Christian Order
- Editor: Rod Pead
- Former editors: Fr Paul Crane SJ
- Categories: Conservative Catholicism
- Frequency: monthly
- First issue: 1960
- Country: UK
- Based in: UK
- Language: English
- Website: http://www.christianorder.com/
- ISSN: 0009-5559

= Christian Order =

British-based monthly magazine

Christian Order is a British-based monthly magazine for Traditionalist Catholics which was described by John Beaumont of Fidelity magazine in 1996 as "most influential of the conservative Catholic journals in the United Kingdom".

It was originally devoted to the Catholic response to social issues, taking a distributist stance sceptical of the welfare state. In the 1970s a number of contributors were attracted such as George Telford (former vice-chairman and Secretary to the Catechetical Commission of the Bishops of England and Wales) and the lay author Michael Davies.

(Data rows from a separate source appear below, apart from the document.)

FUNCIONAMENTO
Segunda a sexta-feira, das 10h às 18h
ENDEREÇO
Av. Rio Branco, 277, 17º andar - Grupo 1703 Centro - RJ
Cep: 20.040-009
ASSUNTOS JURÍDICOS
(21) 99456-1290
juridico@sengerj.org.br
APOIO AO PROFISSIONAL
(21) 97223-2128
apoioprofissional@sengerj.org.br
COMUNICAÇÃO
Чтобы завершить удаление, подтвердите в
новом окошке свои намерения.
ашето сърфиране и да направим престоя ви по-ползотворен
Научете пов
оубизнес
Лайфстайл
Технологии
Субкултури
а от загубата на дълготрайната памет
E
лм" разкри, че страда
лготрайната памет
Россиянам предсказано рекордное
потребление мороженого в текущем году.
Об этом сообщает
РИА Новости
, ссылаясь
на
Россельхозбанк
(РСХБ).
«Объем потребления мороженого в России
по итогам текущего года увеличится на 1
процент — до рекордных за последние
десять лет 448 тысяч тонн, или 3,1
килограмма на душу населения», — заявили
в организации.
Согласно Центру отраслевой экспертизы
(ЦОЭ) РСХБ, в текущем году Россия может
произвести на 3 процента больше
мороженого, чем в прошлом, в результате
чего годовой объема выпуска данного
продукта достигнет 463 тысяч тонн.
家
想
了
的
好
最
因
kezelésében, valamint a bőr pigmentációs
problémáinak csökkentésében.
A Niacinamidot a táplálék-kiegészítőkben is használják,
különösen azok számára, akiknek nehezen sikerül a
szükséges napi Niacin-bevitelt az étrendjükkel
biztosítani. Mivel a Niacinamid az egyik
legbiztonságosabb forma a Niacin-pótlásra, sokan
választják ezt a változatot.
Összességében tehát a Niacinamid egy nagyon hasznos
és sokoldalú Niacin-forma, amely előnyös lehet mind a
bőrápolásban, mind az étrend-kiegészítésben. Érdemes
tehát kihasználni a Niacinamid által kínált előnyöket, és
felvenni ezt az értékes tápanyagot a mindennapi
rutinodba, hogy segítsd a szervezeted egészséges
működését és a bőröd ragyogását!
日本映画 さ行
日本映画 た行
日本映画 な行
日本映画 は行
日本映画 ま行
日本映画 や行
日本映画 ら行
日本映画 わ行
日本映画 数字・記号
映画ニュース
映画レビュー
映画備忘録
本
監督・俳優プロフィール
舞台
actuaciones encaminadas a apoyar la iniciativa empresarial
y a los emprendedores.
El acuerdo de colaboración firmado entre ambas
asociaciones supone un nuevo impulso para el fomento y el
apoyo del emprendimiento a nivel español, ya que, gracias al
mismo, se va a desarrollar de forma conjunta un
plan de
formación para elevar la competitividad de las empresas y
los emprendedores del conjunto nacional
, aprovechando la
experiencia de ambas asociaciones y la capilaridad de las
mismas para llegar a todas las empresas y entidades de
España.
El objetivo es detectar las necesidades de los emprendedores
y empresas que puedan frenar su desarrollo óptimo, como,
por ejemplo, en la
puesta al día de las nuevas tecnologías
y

The magazine's rationale is presented in confrontational terms:

Unless the Church is militant, She cannot thrive and flourish. Thus Christian Order is a militant antidote to the secular "live and let live" attitude which has brought the Church low. For forty years it has embodied that uncompromising spirit demanded by Pope Leo XIII, who contended that in times of necessity each Catholic is "under obligation to show forth his faith to instruct and encourage other of the Faithful" (Sapientiae Christianae).

The Neocatechumenal Way is criticized in the magazine as "heretical" (Lutheran) and a "Trojan horse" in the Church. In an article published in the magazine, CJ O'Hehir described Ireland as "the most anti-Catholic Catholic country in the world, and the most monolithically liberal of the world's democracies." The magazine has republished articles from Daylight, the magazine of the Catholic creationist Daylight Origins Society.

It has been criticised by Searchlight magazine for having among its contributors "extremists" (including John Vennari), a "race-baiter" (E. Michael Jones) and an "antisemitic conspiracist" (Robert Sungenis), and the website Catholic Culture suggests that its contents should be looked at in "a critical light" due to "a bias against Church leaders, Vatican II, and the New Mass."